• [EXTRAIT FOURNI]:

On le voit, la possibilité de mesurer la qualité de l’air intérieur renvoie à une meilleure connaissance de l’environnement intérieur et des polluants qui le caractérisent. L’indice est attendu comme le moyen de mesurer l’ampleur du problème d’un point de vue environnemental, mais aussi sanitaire. L’enjeu repose donc sur le développement de leviers d’action, qu’ils soient réglementaires, techniques ou comportementaux. 
 

Un groupe de travail dédié

L’étude sur les motivations et les risques perçus relatifs à l’élaboration des indices a été réalisée par le CSTB au sein du groupe de travail "Indices de qualité de l’air intérieur" de l’OQAI auquel participent le CSTB, le Laboratoire d’Hygiène de la Ville de Paris (LHVP), l’Agence Française de Sécurité Sanitaire de l’Environnement et du Travail (AFSSET), Aéroports de Paris, l’Association pour la Prévention de la Pollution Atmosphérique (APPA), Fractal, l’INERIS et l’OPAC de Paris. Elle a été financée par les ministères en charge du Logement, de l’Ecologie, de la Santé ainsi que le CSTB.

• [PROBLÈME À RÉSOUDRE]: Pourriez-vous prolonger le texte sur les indices de qualité de l'air intérieur en reprenant juste après sa dernière phrase ?

• [DONNÉES FOURNIES]:
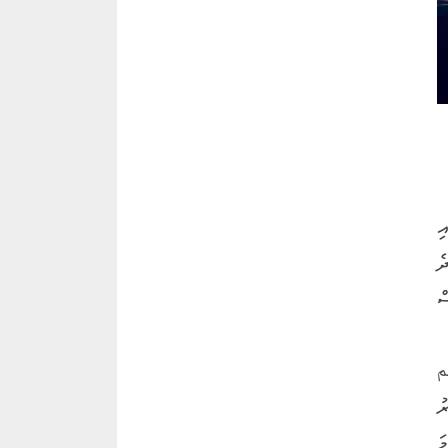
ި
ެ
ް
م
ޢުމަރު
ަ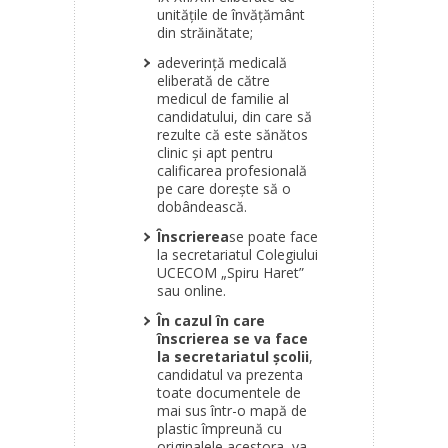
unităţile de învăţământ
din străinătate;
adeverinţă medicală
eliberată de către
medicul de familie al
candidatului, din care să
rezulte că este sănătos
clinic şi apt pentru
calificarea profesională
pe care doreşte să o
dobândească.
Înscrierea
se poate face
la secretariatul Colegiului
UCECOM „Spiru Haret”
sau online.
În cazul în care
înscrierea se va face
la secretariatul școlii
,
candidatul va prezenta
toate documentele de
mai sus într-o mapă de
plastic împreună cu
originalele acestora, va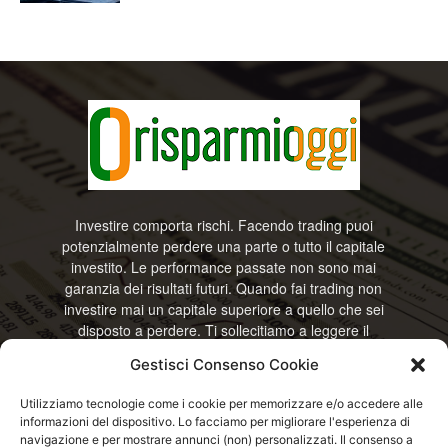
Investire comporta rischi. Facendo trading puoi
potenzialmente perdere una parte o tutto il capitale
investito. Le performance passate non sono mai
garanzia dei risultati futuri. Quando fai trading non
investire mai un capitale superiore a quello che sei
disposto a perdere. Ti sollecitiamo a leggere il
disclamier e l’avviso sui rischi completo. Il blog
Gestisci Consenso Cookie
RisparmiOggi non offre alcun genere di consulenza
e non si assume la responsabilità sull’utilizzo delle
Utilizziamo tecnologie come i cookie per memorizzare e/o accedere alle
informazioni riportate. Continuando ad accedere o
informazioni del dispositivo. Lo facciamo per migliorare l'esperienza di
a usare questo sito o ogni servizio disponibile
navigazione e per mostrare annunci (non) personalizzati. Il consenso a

...

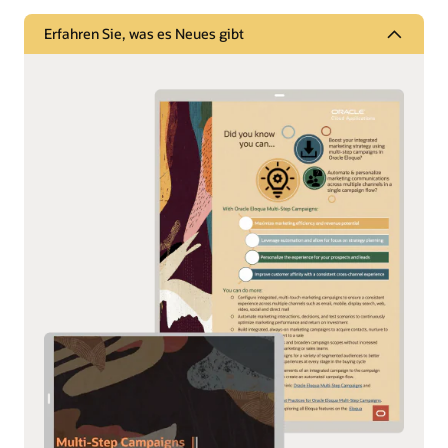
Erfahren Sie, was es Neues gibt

• [RÉPONSE AU PROBLÈME]:
Indice de contamination en moisissures opérationnel

L’OQAI a d’ores et déjà déterminé un indice spécifique pour connaître la contamination due aux moisissures. Il est applicable à tous les lieux de vie, seul ou en association avec d’autres traceurs de pollution. Basé sur des travaux expérimentaux en laboratoire et l’exploitation des données de la campagne nationale menée dans les logements par l’OQAI, cet indice a pu être mis au point selon une technique originale basée sur l’identification de composés organiques volatils (COV) spécifiques qui ont servi de traceurs et qui ont permis de détecter le développement fongique dans les environnements intérieurs. Il a été appliqué sur les données de la campagne nationale « logements » en parallèle avec les données descriptives sur la présence de moisissures. Sur les 496 logements qui ont fait l’objet de l’étude, près de 40% seraient contaminés par des moisissures dont environ 70% sans signes visibles de moisissures. D’où l’intérêt du développement d’une telle méthode "traceuse".